Collected data entries
+ + + +

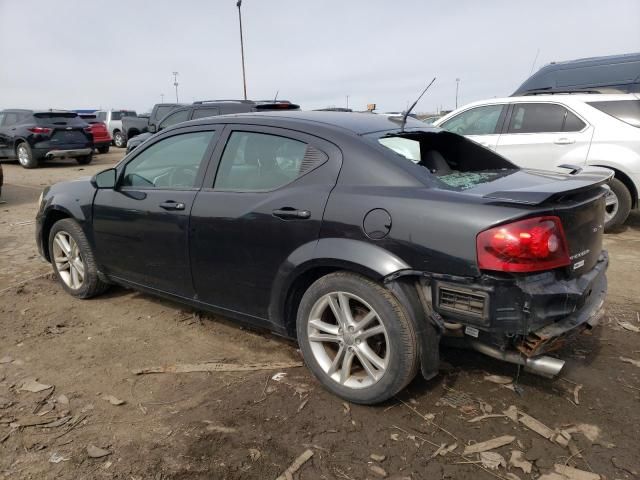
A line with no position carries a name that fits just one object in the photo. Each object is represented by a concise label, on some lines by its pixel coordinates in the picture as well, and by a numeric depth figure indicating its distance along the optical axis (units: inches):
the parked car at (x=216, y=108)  358.6
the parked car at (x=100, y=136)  736.3
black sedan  89.7
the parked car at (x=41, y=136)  562.6
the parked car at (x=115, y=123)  942.4
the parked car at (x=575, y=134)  238.8
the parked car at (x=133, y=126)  866.6
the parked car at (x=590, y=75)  336.5
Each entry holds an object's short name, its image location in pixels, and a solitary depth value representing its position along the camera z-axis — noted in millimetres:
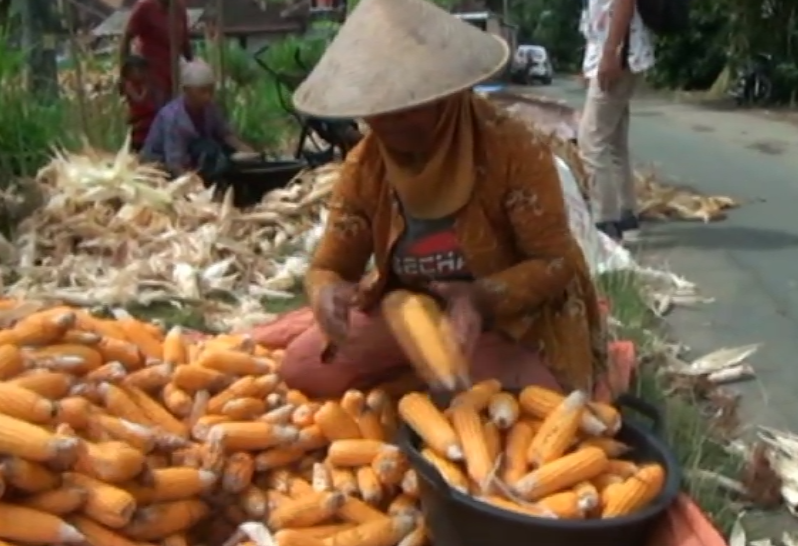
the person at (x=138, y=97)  9609
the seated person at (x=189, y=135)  8383
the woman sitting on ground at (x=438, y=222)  3336
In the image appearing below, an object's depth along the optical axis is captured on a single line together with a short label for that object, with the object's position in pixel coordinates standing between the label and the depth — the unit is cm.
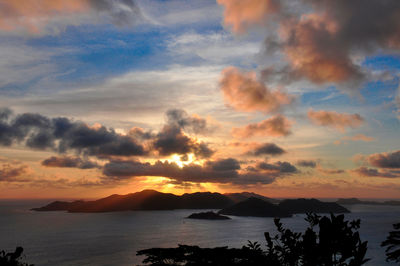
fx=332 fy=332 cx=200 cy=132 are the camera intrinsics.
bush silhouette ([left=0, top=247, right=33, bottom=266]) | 2844
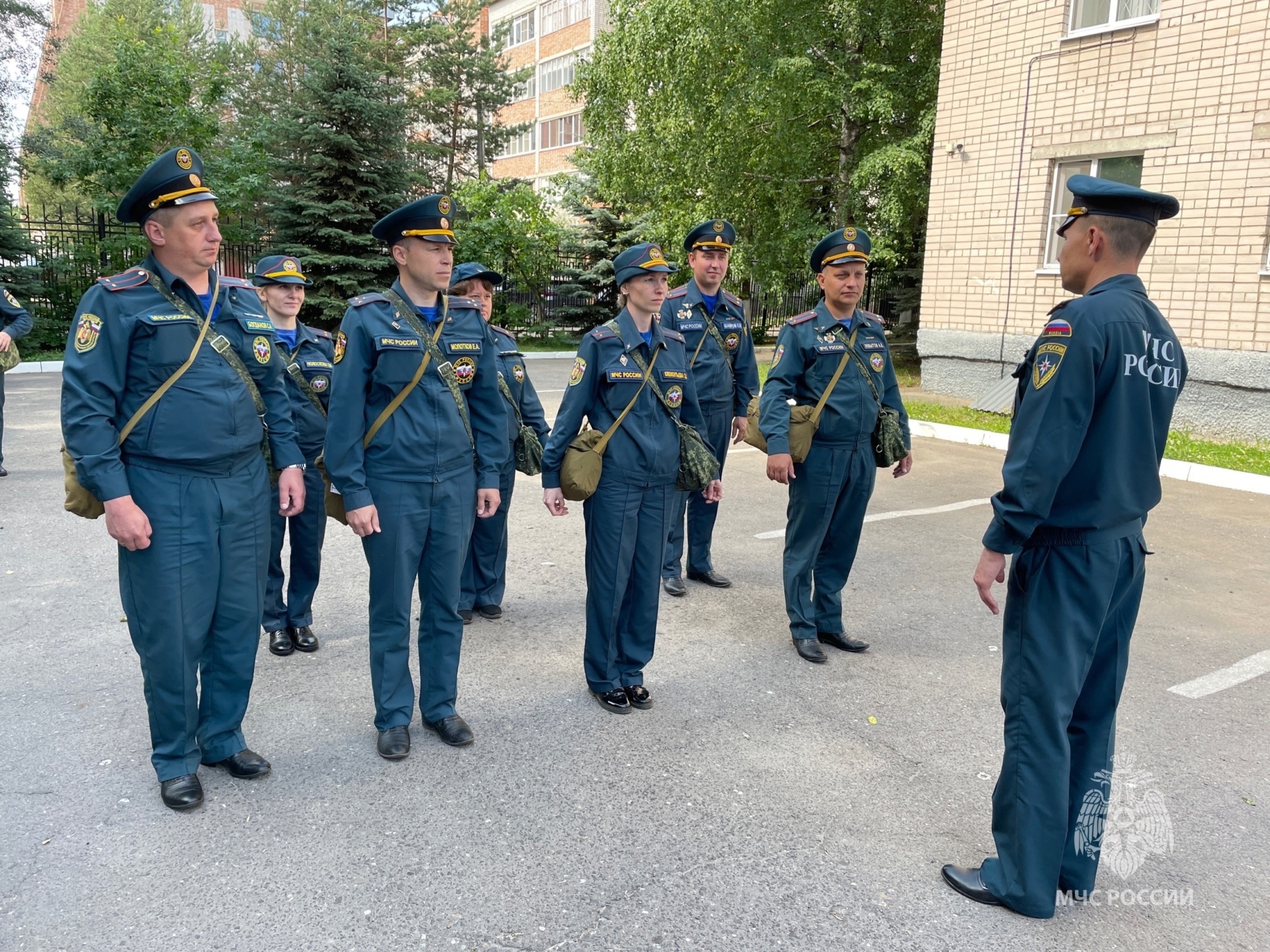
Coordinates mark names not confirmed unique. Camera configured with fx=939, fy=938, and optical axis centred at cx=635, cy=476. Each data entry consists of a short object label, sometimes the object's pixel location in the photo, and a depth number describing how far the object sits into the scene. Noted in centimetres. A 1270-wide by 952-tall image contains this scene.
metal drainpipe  1317
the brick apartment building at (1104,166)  1109
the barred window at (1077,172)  1236
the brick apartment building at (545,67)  4206
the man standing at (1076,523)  272
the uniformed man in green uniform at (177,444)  330
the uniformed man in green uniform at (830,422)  507
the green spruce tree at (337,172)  1920
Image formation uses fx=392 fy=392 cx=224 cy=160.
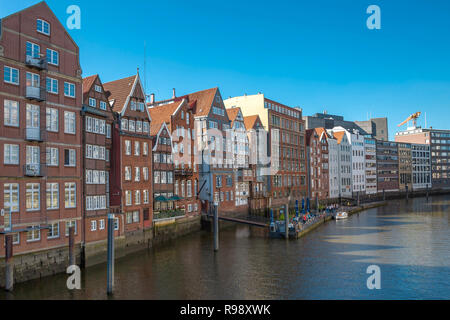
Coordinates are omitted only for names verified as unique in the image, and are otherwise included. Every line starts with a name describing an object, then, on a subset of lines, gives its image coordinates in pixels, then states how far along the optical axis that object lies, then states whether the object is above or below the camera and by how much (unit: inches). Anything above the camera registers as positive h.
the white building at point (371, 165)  5054.1 +93.2
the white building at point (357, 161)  4694.9 +140.1
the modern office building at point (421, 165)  6117.1 +100.3
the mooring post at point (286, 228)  1988.2 -279.5
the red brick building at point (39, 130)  1160.8 +152.2
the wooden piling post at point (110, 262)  1087.6 -238.4
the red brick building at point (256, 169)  2846.2 +37.4
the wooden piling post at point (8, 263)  1069.8 -231.8
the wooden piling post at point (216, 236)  1665.7 -264.3
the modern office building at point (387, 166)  5388.8 +82.4
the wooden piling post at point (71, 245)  1257.4 -218.5
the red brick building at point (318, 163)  3799.2 +100.7
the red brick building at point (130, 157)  1647.4 +84.0
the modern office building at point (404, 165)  5802.2 +99.0
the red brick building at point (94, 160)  1414.9 +63.3
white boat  2890.3 -320.3
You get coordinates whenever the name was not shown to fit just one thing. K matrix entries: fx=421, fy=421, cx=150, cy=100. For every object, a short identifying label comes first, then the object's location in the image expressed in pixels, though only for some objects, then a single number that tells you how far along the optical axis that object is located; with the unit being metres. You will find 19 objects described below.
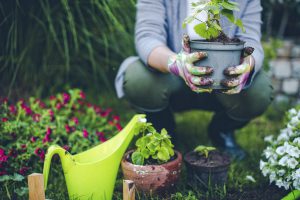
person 1.70
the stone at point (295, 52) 2.76
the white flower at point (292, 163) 1.45
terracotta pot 1.39
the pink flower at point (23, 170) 1.56
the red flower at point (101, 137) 1.83
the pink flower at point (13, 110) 1.83
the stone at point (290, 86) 2.71
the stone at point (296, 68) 2.72
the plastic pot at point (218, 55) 1.28
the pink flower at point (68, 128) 1.77
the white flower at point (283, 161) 1.47
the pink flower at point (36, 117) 1.79
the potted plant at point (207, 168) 1.50
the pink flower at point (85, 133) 1.76
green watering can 1.35
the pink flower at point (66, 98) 1.96
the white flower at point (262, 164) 1.54
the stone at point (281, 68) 2.75
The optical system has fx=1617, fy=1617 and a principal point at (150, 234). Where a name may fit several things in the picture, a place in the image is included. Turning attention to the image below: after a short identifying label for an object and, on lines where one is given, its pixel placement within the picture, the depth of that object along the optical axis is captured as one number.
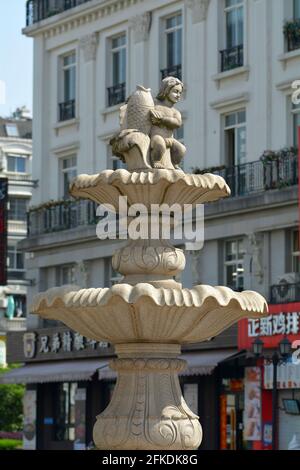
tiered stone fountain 15.44
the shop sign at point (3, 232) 46.78
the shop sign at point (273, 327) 36.16
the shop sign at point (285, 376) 36.33
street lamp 31.30
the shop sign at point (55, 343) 44.84
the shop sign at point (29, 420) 47.09
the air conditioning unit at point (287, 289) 36.78
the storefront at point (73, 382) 39.91
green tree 66.56
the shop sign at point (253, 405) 38.06
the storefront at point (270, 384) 36.41
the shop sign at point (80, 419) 43.97
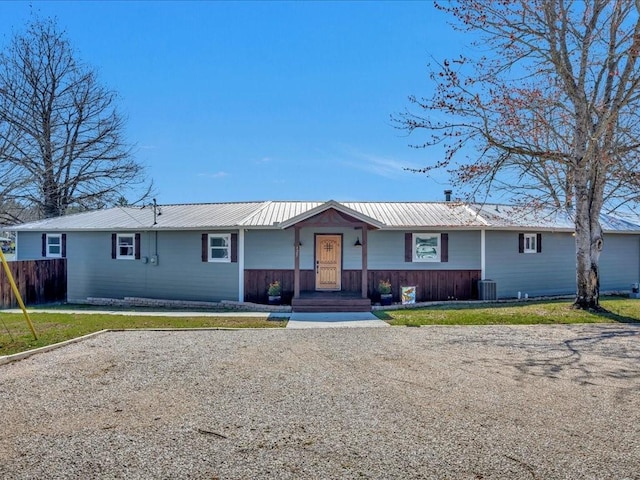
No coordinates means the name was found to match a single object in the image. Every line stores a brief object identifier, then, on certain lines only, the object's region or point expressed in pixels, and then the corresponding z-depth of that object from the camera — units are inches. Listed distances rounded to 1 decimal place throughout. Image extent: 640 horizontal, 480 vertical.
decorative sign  557.3
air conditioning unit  572.7
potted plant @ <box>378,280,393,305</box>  550.6
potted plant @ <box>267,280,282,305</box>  545.3
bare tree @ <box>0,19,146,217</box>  880.9
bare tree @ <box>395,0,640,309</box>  424.2
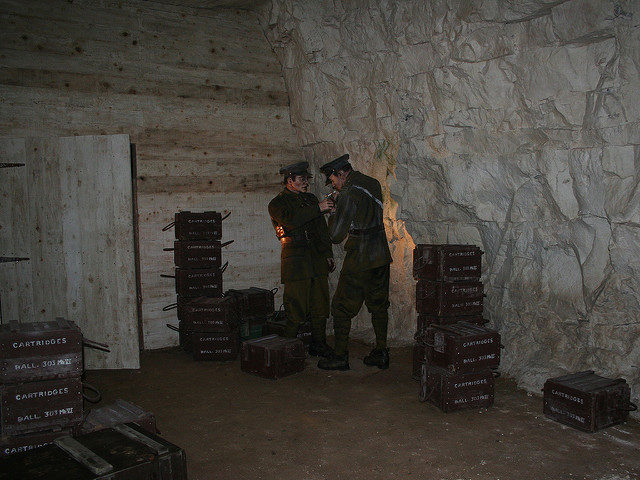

+ + + +

Work task:
Please copy the data shown above word for word, omitting the pictures.

Result of this task:
A line with no position carries a name that fits just one object in the photo. Each object is represented by a concise label, on some lines by its pixel coordinates in the picture as well, and by a numeric depth figure indicating its distance along the optical axis (units: inches):
the parked car at (x=216, y=108)  358.6
the parked car at (x=100, y=136)  736.3
black sedan  89.7
the parked car at (x=41, y=136)  562.6
the parked car at (x=115, y=123)  942.4
the parked car at (x=575, y=134)  238.8
the parked car at (x=133, y=126)  866.6
the parked car at (x=590, y=75)  336.5
Each entry holds an object's short name, its image location in pixels, and a solitary depth value representing its position along the camera z-axis — noted in millimetres:
the person at (x=138, y=97)  9609
the seated person at (x=189, y=135)  8383
the woman sitting on ground at (x=438, y=222)  3336
In the image appearing below, an object's depth along the optical axis is captured on a single line together with a short label for that object, with the object's position in pixel coordinates standing between the label and the depth — the unit is cm.
fx=332 fy=332 cx=200 cy=132 are the camera intrinsics.
bush silhouette ([left=0, top=247, right=33, bottom=266]) | 2844
Coordinates mark names not confirmed unique. Camera configured with fx=939, fy=938, and optical axis centred at cx=635, cy=476. Each data entry consists of a short object label, sometimes the object's pixel location in the photo, and a depth number describing how far the object sits into the scene. Noted in centimetres. A 1270-wide by 952-tall image contains this scene.
metal drainpipe  1317
the brick apartment building at (1104,166)  1109
the barred window at (1077,172)  1236
the brick apartment building at (545,67)  4206
the man standing at (1076,523)  272
the uniformed man in green uniform at (177,444)  330
the uniformed man in green uniform at (830,422)  507
the green spruce tree at (337,172)  1920
Image formation uses fx=392 fy=392 cx=224 cy=160.
Coordinates are omitted only for names verified as unique in the image, and are otherwise included. Every line starts with a name describing an object, then, on a subset of lines, gives its image coordinates in pixels, then states how far along the optical axis that object lies, then states whether the object is above or below the camera and by how much (unit: inches). Anything above the camera registers as positive h.
the white building at point (371, 165)  5054.1 +93.2
the white building at point (357, 161)  4694.9 +140.1
the modern office building at point (421, 165)  6117.1 +100.3
the mooring post at point (286, 228)  1988.2 -279.5
the red brick building at point (39, 130)  1160.8 +152.2
the wooden piling post at point (110, 262)  1087.6 -238.4
the red brick building at point (256, 169)  2846.2 +37.4
the wooden piling post at point (8, 263)  1069.8 -231.8
the wooden piling post at point (216, 236)  1665.7 -264.3
the modern office building at point (387, 166)  5388.8 +82.4
the wooden piling post at point (71, 245)  1257.4 -218.5
the red brick building at point (318, 163)  3799.2 +100.7
the red brick building at point (130, 157)  1647.4 +84.0
the modern office building at point (404, 165)  5802.2 +99.0
the red brick building at point (94, 160)  1414.9 +63.3
white boat  2890.3 -320.3
You get coordinates whenever the name was not shown to fit just one thing. K matrix entries: fx=421, fy=421, cx=150, cy=100. For every object, a short identifying label comes first, then the object's location in the image expressed in pixels, though only for some objects, then a single number that tells you how far along the optical axis that object is located; with the unit being metres. You will find 19 objects described below.
person 1.70
the stone at point (295, 52) 2.76
the white flower at point (292, 163) 1.45
terracotta pot 1.39
the pink flower at point (23, 170) 1.56
the red flower at point (101, 137) 1.83
the pink flower at point (13, 110) 1.83
the stone at point (290, 86) 2.71
the stone at point (296, 68) 2.72
the plastic pot at point (218, 55) 1.28
the pink flower at point (68, 128) 1.77
the white flower at point (283, 161) 1.47
the pink flower at point (36, 117) 1.79
the potted plant at point (207, 168) 1.50
the pink flower at point (85, 133) 1.76
green watering can 1.35
the pink flower at point (66, 98) 1.96
the white flower at point (262, 164) 1.54
the stone at point (281, 68) 2.75
The optical system has fx=1617, fy=1617 and a principal point at (150, 234). Where a name may fit several things in the picture, a place in the image is included. Turning attention to the image below: after a short identifying label for an object and, on lines where one is given, its pixel placement within the picture, the depth of that object along the optical axis is captured as one number.
tiered stone fountain 15.44
the shop sign at point (3, 232) 46.78
the shop sign at point (273, 327) 36.16
the shop sign at point (285, 376) 36.33
street lamp 31.30
the shop sign at point (55, 343) 44.84
the shop sign at point (29, 420) 47.09
the air conditioning unit at point (287, 289) 36.78
the storefront at point (73, 382) 39.91
green tree 66.56
the shop sign at point (253, 405) 38.06
the storefront at point (270, 384) 36.41
the shop sign at point (80, 419) 43.97
No coordinates means the name was found to match a single object in the image. Every line stores a brief object identifier, then, on certain lines only, the object's region or point expressed in pixels, and then the corresponding z-depth of that object from the camera — units are inches. Listed distances rounded to 1 decimal place throughout. Image extent: 640 horizontal, 480 vertical.
decorative sign  557.3
air conditioning unit  572.7
potted plant @ <box>378,280,393,305</box>  550.6
potted plant @ <box>267,280,282,305</box>  545.3
bare tree @ <box>0,19,146,217</box>  880.9
bare tree @ <box>395,0,640,309</box>  424.2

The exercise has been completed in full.